中高速ディーゼルエンジンは燃料として一般に軽油あるいはA重油を使用しているが, しばしば黒煙の発生や燃料弁のカーボン付着などが起こり, 大気汚染やエンジンの保全上大きな障害となっている.
バリウムを含む添加剤を軽油やA重油などの軽質燃料油に少量添加すると, これらの障害を抑制し得ることがいままで二, 三報告されている.

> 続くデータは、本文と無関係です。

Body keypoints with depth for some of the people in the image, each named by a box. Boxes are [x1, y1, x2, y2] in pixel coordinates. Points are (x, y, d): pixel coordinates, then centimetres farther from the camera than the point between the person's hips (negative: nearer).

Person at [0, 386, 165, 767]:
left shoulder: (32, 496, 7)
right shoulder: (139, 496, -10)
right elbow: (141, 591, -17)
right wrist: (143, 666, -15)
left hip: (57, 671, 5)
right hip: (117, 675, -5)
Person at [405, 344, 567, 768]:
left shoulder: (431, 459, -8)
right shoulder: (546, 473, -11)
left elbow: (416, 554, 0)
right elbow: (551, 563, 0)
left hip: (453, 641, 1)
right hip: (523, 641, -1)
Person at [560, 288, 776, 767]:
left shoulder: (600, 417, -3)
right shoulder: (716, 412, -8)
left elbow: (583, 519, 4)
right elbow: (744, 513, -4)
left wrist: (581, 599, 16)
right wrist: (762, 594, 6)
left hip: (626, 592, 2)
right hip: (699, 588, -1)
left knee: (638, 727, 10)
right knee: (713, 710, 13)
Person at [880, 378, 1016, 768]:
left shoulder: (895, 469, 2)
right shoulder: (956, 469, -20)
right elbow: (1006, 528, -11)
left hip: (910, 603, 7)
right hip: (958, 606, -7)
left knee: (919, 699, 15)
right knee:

試験炉および実験用ディーゼル機関で各種の金属化合物を軽油に添加し, 黒煙の抑制効果を検討したところ, バリウム化合物が効果を示し, バリウム化合物の構造による差がほとんど認められず.バリウム添加量に比例的であることがわかった.そこで高含量バリウム化合物を試作し試験炉について灯油, 軽油, A重油およびB重油に対する効果を検討したところ, 残留炭素の多いB重油に対する効果は軽質燃料油に対する効果より劣ることを認めた.さらに, 渦流室式, 予燃焼室式および直接噴射式の形式の異なるディーゼル機関について検討したところ, ディーゼル機関の形式や運転条件にかかわらず黒煙抑制効果のあることが判明した.また, 船舶のA重油使用発電機用ディーゼル機関について高含量バリウム化合物を主成分とする添加剤を添加し検討したところ黒煙が減少し, 燃料弁のカーボンフラワおよびシリンダの汚れが著しく減り, シリンダ内最高圧力や排気温度の変動も少なくなって長時間の連続運転が可能であることが判明した.